El Espectador

Dignidad mínima

- ADRIANA COOPER

A VECES, EN LA MITAD DEL DÍA, ME dan ganas de llamarlo para hacerle una consulta o preguntarl­e cómo está. Hay momentos en los que voy por la calle y aparece un olor o una imagen y pienso en su cara, en su cuerpo menudo, en la sonrisa infinita que le daba a todo aquel que se encontrara con él, unos minutos, por la calle. No sé a quién se la aprendió; lo único que tengo claro es que le gustaba la gente: conocida o también sin nombre.

A veces me llegan imágenes mezcladas: las mañanas en las que lo despedía en el balcón, en medio de los juguetes y antes de irse a trabajar. En estos días también recordé aquellas veces en las que lo llamé para contarle decisiones trascenden­tales: un viaje largo, el matrimonio, luego el divorcio, un cambio de trabajo, y al otro lado lo único que escuchaba era: “Si vas a estar más tranquila o feliz, adelante”.

Hace dos semanas y por efectos colaterale­s de este virus que ha tocado casi todo lo existente, mi papá se fue de este mundo. Después de casi 60 días en cuidados intensivos, su cuerpo cansado no aguantó más. Entre las historias de asepsia y lejanía que se han escuchado en esta pandemia, la nuestra fue afortunada: tuvimos un grupo de médicos y enfermeras que lo trató como una persona, y no como un número más en la lista de contagios.

Para muchos de esos ayudantes y enfermeras, devolverlo a su casa libre de la enfermedad y muy similar a esa imagen del señor que se veía en esas fotografía­s pegadas sobre una ventana lateral, se convirtió en su misión y destino. Por eso, las horas previas en las que el cuerpo ya anunciaba el final, el silencio se apoderó de algunos; otros evitaban mirarnos. Tal vez para no perder la compostura; tal vez por no saber qué decir.

En los días previos y de formas diferentes, su esposa, mis hermanas y yo lo despedimos con suavidad. Agradecimo­s lo hecho y lo liberamos de cualquier angustia u obligación, para que se fuera tranquilo. Para no sumar otros dolores a los del cuerpo. En aquel cuarto número 8, cada una intentó decir sus mejores palabras... o sonreír.

Aunque después fuera necesario contener la respiració­n para evitar liberar la tristeza antes de llegar al pasillo previo que llevaba al ascensor.

Trascender, dejar este mundo cerca a la familia y amigos, con algunas palabras y la posibilida­d de mirarse a los ojos, de esta forma, y por última vez, es una oportunida­d inexistent­e para muchos. En países como Colombia, donde muchos son asesinados por otros que no aprendiero­n qué significa el amor, despedirse se convierte en un acción para agradecer. Y es que al dolor de la despedida natural que trae la vida, otros tienen que asumir más dolores. Porque nunca se está listo para un final violento o para ignorar el destino final de aquellos cuerpos en los que alguna vez vivieron los más queridos.
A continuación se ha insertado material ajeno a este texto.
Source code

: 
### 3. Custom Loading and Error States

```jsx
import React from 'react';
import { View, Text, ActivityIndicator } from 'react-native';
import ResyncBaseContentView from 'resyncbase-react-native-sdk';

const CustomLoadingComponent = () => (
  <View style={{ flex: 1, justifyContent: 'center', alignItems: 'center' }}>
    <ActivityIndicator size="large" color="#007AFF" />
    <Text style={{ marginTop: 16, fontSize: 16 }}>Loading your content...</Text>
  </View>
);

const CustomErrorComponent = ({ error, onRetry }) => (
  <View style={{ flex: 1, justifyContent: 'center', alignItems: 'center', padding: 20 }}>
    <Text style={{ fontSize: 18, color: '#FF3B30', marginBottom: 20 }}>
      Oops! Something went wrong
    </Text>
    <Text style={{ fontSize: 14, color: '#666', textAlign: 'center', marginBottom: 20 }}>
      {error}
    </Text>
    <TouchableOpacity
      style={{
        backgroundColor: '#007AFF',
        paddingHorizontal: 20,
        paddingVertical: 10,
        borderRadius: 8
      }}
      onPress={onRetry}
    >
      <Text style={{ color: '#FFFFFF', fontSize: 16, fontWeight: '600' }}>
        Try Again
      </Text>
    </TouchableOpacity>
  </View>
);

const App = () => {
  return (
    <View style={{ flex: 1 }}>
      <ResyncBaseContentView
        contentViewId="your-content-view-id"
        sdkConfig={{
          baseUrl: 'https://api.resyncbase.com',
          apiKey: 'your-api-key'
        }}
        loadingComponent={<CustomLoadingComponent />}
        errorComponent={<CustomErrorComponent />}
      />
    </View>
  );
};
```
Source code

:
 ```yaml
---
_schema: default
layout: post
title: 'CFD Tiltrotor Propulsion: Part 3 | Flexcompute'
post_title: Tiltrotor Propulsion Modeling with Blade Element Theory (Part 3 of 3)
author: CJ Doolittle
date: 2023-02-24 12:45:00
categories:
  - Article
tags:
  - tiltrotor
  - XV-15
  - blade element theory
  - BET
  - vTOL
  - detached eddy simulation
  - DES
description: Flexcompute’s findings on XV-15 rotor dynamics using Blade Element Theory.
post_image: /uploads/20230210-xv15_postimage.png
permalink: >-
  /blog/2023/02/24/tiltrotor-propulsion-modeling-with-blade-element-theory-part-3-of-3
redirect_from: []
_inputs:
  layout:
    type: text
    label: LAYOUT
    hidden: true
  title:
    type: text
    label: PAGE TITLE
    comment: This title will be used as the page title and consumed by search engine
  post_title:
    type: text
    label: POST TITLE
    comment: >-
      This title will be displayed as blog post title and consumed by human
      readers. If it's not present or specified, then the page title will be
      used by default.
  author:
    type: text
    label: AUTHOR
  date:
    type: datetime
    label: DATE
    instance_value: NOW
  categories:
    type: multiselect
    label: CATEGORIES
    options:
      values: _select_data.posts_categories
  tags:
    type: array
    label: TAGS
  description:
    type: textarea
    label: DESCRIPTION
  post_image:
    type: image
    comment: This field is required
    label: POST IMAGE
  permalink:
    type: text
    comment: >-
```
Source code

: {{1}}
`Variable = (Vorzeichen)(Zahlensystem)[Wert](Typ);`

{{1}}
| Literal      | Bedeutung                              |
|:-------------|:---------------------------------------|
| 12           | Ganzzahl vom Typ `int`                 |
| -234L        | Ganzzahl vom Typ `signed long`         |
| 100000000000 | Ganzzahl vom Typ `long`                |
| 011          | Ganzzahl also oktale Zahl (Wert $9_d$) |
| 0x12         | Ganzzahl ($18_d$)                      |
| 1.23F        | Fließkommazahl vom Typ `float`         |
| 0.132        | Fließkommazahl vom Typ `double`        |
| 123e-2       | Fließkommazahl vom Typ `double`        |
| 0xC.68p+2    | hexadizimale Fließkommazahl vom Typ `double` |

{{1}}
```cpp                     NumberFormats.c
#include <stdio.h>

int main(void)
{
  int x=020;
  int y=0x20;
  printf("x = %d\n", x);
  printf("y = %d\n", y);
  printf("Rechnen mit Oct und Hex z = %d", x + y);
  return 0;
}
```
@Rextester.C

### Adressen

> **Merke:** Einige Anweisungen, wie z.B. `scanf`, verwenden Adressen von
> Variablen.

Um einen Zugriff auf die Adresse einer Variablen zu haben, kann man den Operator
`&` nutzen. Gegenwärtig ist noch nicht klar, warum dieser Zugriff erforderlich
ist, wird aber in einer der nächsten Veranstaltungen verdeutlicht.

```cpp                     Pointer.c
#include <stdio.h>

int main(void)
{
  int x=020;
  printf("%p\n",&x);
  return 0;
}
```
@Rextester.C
Educar para los duelos, enseñar a llevar los días finales de alguien y, sobre todo, hacer todo lo posible para que las personas puedan despedir a sus familiares sin dolores agregados es un tema pendiente en Colombia, en colegios, universida­des y hospitales. Tratar a otros con suavidad solo por el hecho de ser humanos y hasta el último día es un asunto de dignidad mínima y, a la vez, superior.